Le précédent Georges Papandréou

Avant Alexis Tsipras, un autre premier ministre grec avait tenté d’utiliser l’arme du référendum face aux bailleurs de fonds. Dès son élection en 2009, le socialiste Georges Papandréou a été confronté à une crise qui s’est prolongée jusqu’à nos jours. Celle-ci a éclaté lorsque son gouvernement a découvert que des chiffres fictifs cachaient une situation économique catastrophique.

Résistance de la rue

C’est lui qui a négocié le premier programme d’aide à la Grèce de 110 milliards d’euros à la fin de l’année 2010. L’année suivante, la situation s’est dégradée, l’obligeant à frapper de nouveau à la porte des bailleurs de fonds. Un accord pour une aide en échange de nouvelles mesures d’économie fut alors signé en octobre avec l’Eurogroupe.

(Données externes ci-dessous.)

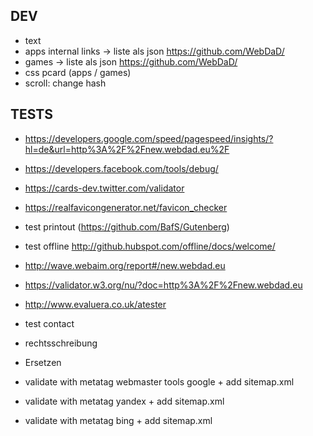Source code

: ## DEV
*   text
  * apps internal links -> liste als json https://github.com/WebDaD/
  * games -> liste als json https://github.com/WebDaD/
* css pcard (apps / games)
* scroll: change hash

## TESTS
*   https://developers.google.com/speed/pagespeed/insights/?hl=de&url=http%3A%2F%2Fnew.webdad.eu%2F
*   https://developers.facebook.com/tools/debug/
*   https://cards-dev.twitter.com/validator
*   https://realfavicongenerator.net/favicon_checker
* test printout (https://github.com/BafS/Gutenberg)
* test offline http://github.hubspot.com/offline/docs/welcome/
*   http://wave.webaim.org/report#/new.webdad.eu
*    https://validator.w3.org/nu/?doc=http%3A%2F%2Fnew.webdad.eu
*    http://www.evaluera.co.uk/atester

* test contact


* rechtsschreibung

* Ersetzen

* validate with metatag webmaster tools google + add sitemap.xml
* validate with metatag yandex + add sitemap.xml
* validate with metatag bing + add sitemap.xml
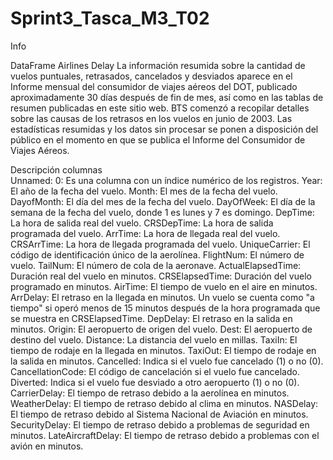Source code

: # Sprint3_Tasca_M3_T02
Info 

DataFrame Airlines Delay
La información resumida sobre la cantidad de vuelos puntuales, retrasados, cancelados y desviados aparece en el Informe mensual del consumidor de viajes aéreos del DOT, publicado aproximadamente 30 días después de fin de mes, así como en las tablas de resumen publicadas en este sitio web. BTS comenzó a recopilar detalles sobre las causas de los retrasos en los vuelos en junio de 2003. Las estadísticas resumidas y los datos sin procesar se ponen a disposición del público en el momento en que se publica el Informe del Consumidor de Viajes Aéreos.

Descripción columnas  
Unnamed: 0: Es una columna con un índice numérico de los registros.
Year: El año de la fecha del vuelo.
Month: El mes de la fecha del vuelo.
DayofMonth: El día del mes de la fecha del vuelo.
DayOfWeek: El día de la semana de la fecha del vuelo, donde 1 es lunes y 7 es domingo.
DepTime: La hora de salida real del vuelo.
CRSDepTime: La hora de salida programada del vuelo.
ArrTime: La hora de llegada real del vuelo.
CRSArrTime: La hora de llegada programada del vuelo.
UniqueCarrier: El código de identificación único de la aerolínea.
FlightNum: El número de vuelo.
TailNum: El número de cola de la aeronave.
ActualElapsedTime: Duración real del vuelo en minutos.
CRSElapsedTime: Duración del vuelo programado en minutos.
AirTime: El tiempo de vuelo en el aire en minutos.
ArrDelay: El retraso en la llegada en minutos. Un vuelo se cuenta como "a tiempo" si operó menos de 15 minutos después de la hora programada que se muestra en CRSElapsedTime.
DepDelay: El retraso en la salida en minutos.
Origin: El aeropuerto de origen del vuelo.
Dest: El aeropuerto de destino del vuelo.
Distance: La distancia del vuelo en millas.
TaxiIn: El tiempo de rodaje en la llegada en minutos.
TaxiOut: El tiempo de rodaje en la salida en minutos.
Cancelled: Indica si el vuelo fue cancelado (1) o no (0).
CancellationCode: El código de cancelación si el vuelo fue cancelado.
Diverted: Indica si el vuelo fue desviado a otro aeropuerto (1) o no (0).
CarrierDelay: El tiempo de retraso debido a la aerolínea en minutos.
WeatherDelay: El tiempo de retraso debido al clima en minutos.
NASDelay: El tiempo de retraso debido al Sistema Nacional de Aviación en minutos.
SecurityDelay: El tiempo de retraso debido a problemas de seguridad en minutos.
LateAircraftDelay: El tiempo de retraso debido a problemas con el avión en minutos.

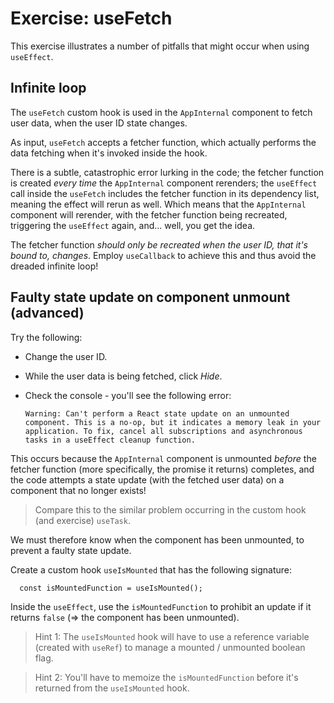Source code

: # Exercise: useFetch
This exercise illustrates a number of pitfalls that might occur when using `useEffect`.

## Infinite loop
The `useFetch` custom hook is used in the `AppInternal` component to fetch user data, when the user ID state changes.

As input, `useFetch` accepts a fetcher function, which actually performs the data fetching when it's invoked inside the hook.

There is a subtle, catastrophic error lurking in the code; the fetcher function is created _every time_ the `AppInternal` component rerenders; the `useEffect` call inside the `useFetch` includes the fetcher function in its dependency list, meaning the effect will rerun as well. Which means that the `AppInternal` component will rerender, with the fetcher function being recreated, triggering the `useEffect` again, and... well, you get the idea.

The fetcher function _should only be recreated when the user ID, that it's bound to, changes_. Employ `useCallback` to achieve this and thus avoid the dreaded infinite loop!

## Faulty state update on component unmount (advanced)
Try the following:

* Change the user ID.

* While the user data is being fetched, click _Hide_.

* Check the console - you'll see the following error:

      Warning: Can't perform a React state update on an unmounted component. This is a no-op, but it indicates a memory leak in your application. To fix, cancel all subscriptions and asynchronous tasks in a useEffect cleanup function.

This occurs because the `AppInternal` component is unmounted _before_ the fetcher function (more specifically, the promise it returns) completes, and the code attempts a state update (with the fetched user data) on a component that no longer exists!

> Compare this to the similar problem occurring in the custom hook (and exercise) `useTask`.

We must therefore know when the component has been unmounted, to prevent a faulty state update.

Create a custom hook `useIsMounted` that has the following signature:

      const isMountedFunction = useIsMounted();

Inside the `useEffect`, use the `isMountedFunction` to prohibit an update if it returns `false` (=> the component has been unmounted).

> Hint 1: The `useIsMounted` hook will have to use a reference variable (created with `useRef`) to manage a mounted / unmounted boolean flag.

> Hint 2: You'll have to memoize the `isMountedFunction` before it's returned from the `useIsMounted` hook.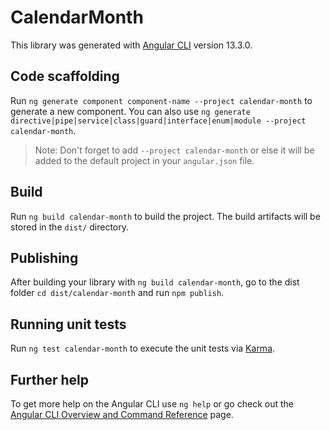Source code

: # CalendarMonth

This library was generated with [Angular CLI](https://github.com/angular/angular-cli) version 13.3.0.

## Code scaffolding

Run `ng generate component component-name --project calendar-month` to generate a new component. You can also use `ng generate directive|pipe|service|class|guard|interface|enum|module --project calendar-month`.
> Note: Don't forget to add `--project calendar-month` or else it will be added to the default project in your `angular.json` file. 

## Build

Run `ng build calendar-month` to build the project. The build artifacts will be stored in the `dist/` directory.

## Publishing

After building your library with `ng build calendar-month`, go to the dist folder `cd dist/calendar-month` and run `npm publish`.

## Running unit tests

Run `ng test calendar-month` to execute the unit tests via [Karma](https://karma-runner.github.io).

## Further help

To get more help on the Angular CLI use `ng help` or go check out the [Angular CLI Overview and Command Reference](https://angular.io/cli) page.
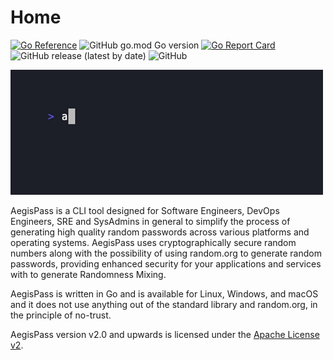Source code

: # Home
[![Go Reference](https://pkg.go.dev/badge/github.com/lucasloureiror/AegisPass/cmd/aegis.svg)](https://pkg.go.dev/github.com/lucasloureiror/AegisPass/cmd/aegis)
![GitHub go.mod Go version](https://img.shields.io/github/go-mod/go-version/lucasloureiror/AegisPass?style=flat-square)
[![Go Report Card](https://goreportcard.com/badge/github.com/lucasloureiror/AegisPass)](https://goreportcard.com/report/github.com/lucasloureiror/AegisPass)
![GitHub release (latest by date)](https://img.shields.io/github/v/release/lucasloureiror/AegisPass)
![GitHub](https://img.shields.io/github/license/lucasloureiror/AegisPass)

![AegisGif](static/normal.gif)

AegisPass is a CLI tool designed for Software Engineers, DevOps Engineers, SRE and SysAdmins in general to simplify the process of generating high quality random passwords across various platforms and operating systems. AegisPass uses cryptographically secure random numbers along with the possibility of using random.org to generate random passwords, providing enhanced security for your applications and services with to generate Randomness Mixing.

AegisPass is written in Go and is available for Linux, Windows, and macOS and it does not use anything out of the standard library and random.org, in the principle of no-trust.

AegisPass version v2.0 and upwards is licensed under the [Apache License v2](https://www.apache.org/licenses/LICENSE-2.0).
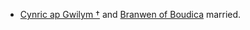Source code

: - [Cynric ap Gwilym †](Cynric%20ap%20Gwilym%20%E2%80%A0.md) and [Branwen of Boudica](Branwen%20of%20Boudica.md) married.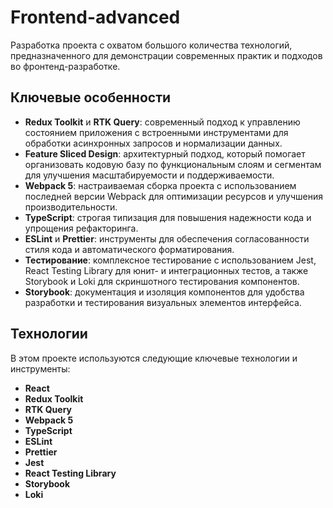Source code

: # Frontend-advanced

Разработка проекта с охватом большого количества технологий, предназначенного для демонстрации современных практик и подходов во фронтенд-разработке.

## Ключевые особенности
- **Redux Toolkit** и **RTK Query**: современный подход к управлению состоянием приложения с встроенными инструментами для обработки асинхронных запросов и нормализации данных.
- **Feature Sliced Design**: архитектурный подход, который помогает организовать кодовую базу по функциональным слоям и сегментам для улучшения масштабируемости и поддерживаемости.
- **Webpack 5**: настраиваемая сборка проекта с использованием последней версии Webpack для оптимизации ресурсов и улучшения производительности.
- **TypeScript**: строгая типизация для повышения надежности кода и упрощения рефакторинга.
- **ESLint** и **Prettier**: инструменты для обеспечения согласованности стиля кода и автоматического форматирования.
- **Тестирование**: комплексное тестирование с использованием Jest, React Testing Library для юнит- и интеграционных тестов, а также Storybook и Loki для скриншотного тестирования компонентов.
- **Storybook**: документация и изоляция компонентов для удобства разработки и тестирования визуальных элементов интерфейса.

## Технологии
В этом проекте используются следующие ключевые технологии и инструменты:

- **React**
- **Redux Toolkit**
- **RTK Query**
- **Webpack 5**
- **TypeScript**
- **ESLint**
- **Prettier**
- **Jest**
- **React Testing Library**
- **Storybook**
- **Loki**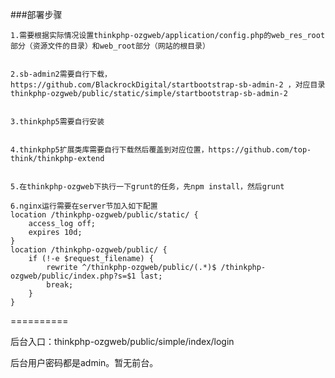 ###部署步骤

	1.需要根据实际情况设置thinkphp-ozgweb/application/config.php的web_res_root部分（资源文件的目录）和web_root部分（网站的根目录）


	2.sb-admin2需要自行下载，https://github.com/BlackrockDigital/startbootstrap-sb-admin-2 ，对应目录thinkphp-ozgweb/public/static/simple/startbootstrap-sb-admin-2


	3.thinkphp5需要自行安装


	4.thinkphp5扩展类库需要自行下载然后覆盖到对应位置，https://github.com/top-think/thinkphp-extend


	5.在thinkphp-ozgweb下执行一下grunt的任务，先npm install，然后grunt

	6.nginx运行需要在server节加入如下配置	
	location /thinkphp-ozgweb/public/static/ {
		access_log off;
		expires 10d;
	}
	location /thinkphp-ozgweb/public/ {
		if (!-e $request_filename) {
			rewrite ^/thinkphp-ozgweb/public/(.*)$ /thinkphp-ozgweb/public/index.php?s=$1 last;
			break;
		}
	}

==========

后台入口：thinkphp-ozgweb/public/simple/index/login


后台用户密码都是admin。暂无前台。
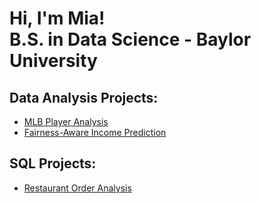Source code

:<h1>Hi, I'm Mia! <br/><a>B.S. in Data Science - Baylor University</a>

<h2>Data Analysis Projects:</h2>

- <b></b>[MLB Player Analysis](https://github.com/miaschulze/MLB-Data-Analysis)
- <b></b>[Fairness-Aware Income Prediction](https://github.com/miaschulze/Fairness-Aware-Income-Prediction)
 
<h2>SQL Projects:</h2>

- <b></b>[Restaurant Order Analysis](https://github.com/miaschulze/Restaurant-Order-Analysis)
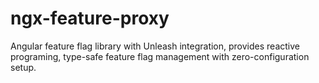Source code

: # ngx-feature-proxy
Angular feature flag library with Unleash integration, provides reactive programing, type-safe feature flag management with zero-configuration setup.
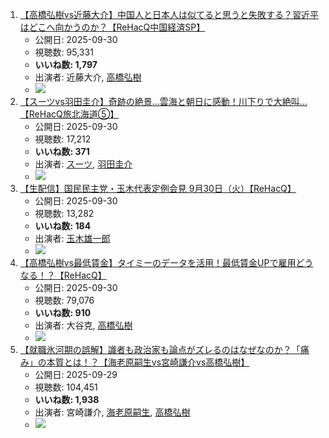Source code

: 1.  [【高橋弘樹vs近藤大介】中国人と日本人は似てると思うと失敗する？習近平はどこへ向かうのか？【ReHacQ中国経済SP】](/rehacq_fan/ids/MBD3k2kLnD8 "wikilink")
    -   公開日: 2025-09-30
    -   視聴数: 95,331
    -   **いいね数: 1,797**
    -   出演者: 近藤大介, [高橋弘樹](/rehacq_fan/people/高橋弘樹 "wikilink")
    - [![](https://img.youtube.com/vi/MBD3k2kLnD8/hqdefault.jpg)](https://www.youtube.com/watch?v=MBD3k2kLnD8)
1.  [【スーツvs羽田圭介】奇跡の絶景…雲海と朝日に感動！川下りで大絶叫...【ReHacQ旅北海道⑤】](/rehacq_fan/ids/0VNaLNxt8p0 "wikilink")
    -   公開日: 2025-09-30
    -   視聴数: 17,212
    -   **いいね数: 371**
    -   出演者: [スーツ](/rehacq_fan/people/スーツ "wikilink"), [羽田圭介](/rehacq_fan/people/羽田圭介 "wikilink")
    - [![](https://img.youtube.com/vi/0VNaLNxt8p0/hqdefault.jpg)](https://www.youtube.com/watch?v=0VNaLNxt8p0)
1.  [【生配信】国民民主党・玉木代表定例会見 9月30日（火）【ReHacQ】](/rehacq_fan/ids/0J15Wy4x6eU "wikilink")
    -   公開日: 2025-09-30
    -   視聴数: 13,282
    -   **いいね数: 184**
    -   出演者: [玉木雄一郎](/rehacq_fan/people/玉木雄一郎 "wikilink")
    - [![](https://img.youtube.com/vi/0J15Wy4x6eU/hqdefault.jpg)](https://www.youtube.com/watch?v=0J15Wy4x6eU)
1.  [【高橋弘樹vs最低賃金】タイミーのデータを活用！最低賃金UPで雇用どうなる！？【ReHacQ】](/rehacq_fan/ids/LaydJr3QH2w "wikilink")
    -   公開日: 2025-09-30
    -   視聴数: 79,076
    -   **いいね数: 910**
    -   出演者: 大谷克, [高橋弘樹](/rehacq_fan/people/高橋弘樹 "wikilink")
    - [![](https://img.youtube.com/vi/LaydJr3QH2w/hqdefault.jpg)](https://www.youtube.com/watch?v=LaydJr3QH2w)
1.  [【就職氷河期の誤解】識者も政治家も論点がズレるのはなぜなのか？「痛み」の本質とは！？【海老原嗣生vs宮崎謙介vs高橋弘樹】](/rehacq_fan/ids/x7IosUsj8s4 "wikilink")
    -   公開日: 2025-09-29
    -   視聴数: 104,451
    -   **いいね数: 1,938**
    -   出演者: 宮崎謙介, [海老原嗣生](/rehacq_fan/people/海老原嗣生 "wikilink"), [高橋弘樹](/rehacq_fan/people/高橋弘樹 "wikilink")
    - [![](https://img.youtube.com/vi/x7IosUsj8s4/hqdefault.jpg)](https://www.youtube.com/watch?v=x7IosUsj8s4)

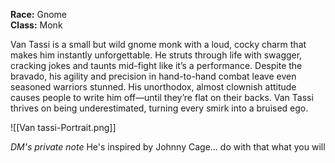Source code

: 
**Race:** Gnome  
**Class:** Monk

Van Tassi is a small but wild gnome monk with a loud, cocky charm that makes him instantly unforgettable. He struts through life with swagger, cracking jokes and taunts mid-fight like it’s a performance. Despite the bravado, his agility and precision in hand-to-hand combat leave even seasoned warriors stunned. His unorthodox, almost clownish attitude causes people to write him off—until they’re flat on their backs. Van Tassi thrives on being underestimated, turning every smirk into a bruised ego.



![[Van tassi-Portrait.png]]



*DM's private note*
He's inspired by Johnny Cage... do with that what you will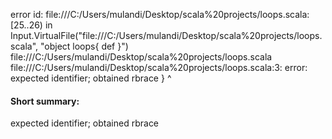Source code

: error id: file:///C:/Users/mulandi/Desktop/scala%20projects/loops.scala:[25..26) in Input.VirtualFile("file:///C:/Users/mulandi/Desktop/scala%20projects/loops.scala", "object loops{
    def 
}")
file:///C:/Users/mulandi/Desktop/scala%20projects/loops.scala
file:///C:/Users/mulandi/Desktop/scala%20projects/loops.scala:3: error: expected identifier; obtained rbrace
}
^
#### Short summary: 

expected identifier; obtained rbrace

Mais la rue n’en voulait plus. Face à cette résistance, il annonça un référendum le 1er novembre 2011, provoquant la colère des dirigeants européens dont certains se trouvaient alors à Cannes où avait lieu un Sommet du G20. Georges Papandréou y a été convoqué d’urgence et réprimandé par la chancelière allemande Angela Merkel et le président français d’alors Nicolas Sarkozy.

Le référendum n’a jamais eu lieu. Le premier ministre grec, politiquement mort, a quitté le pouvoir dans les jours qui ont suivi.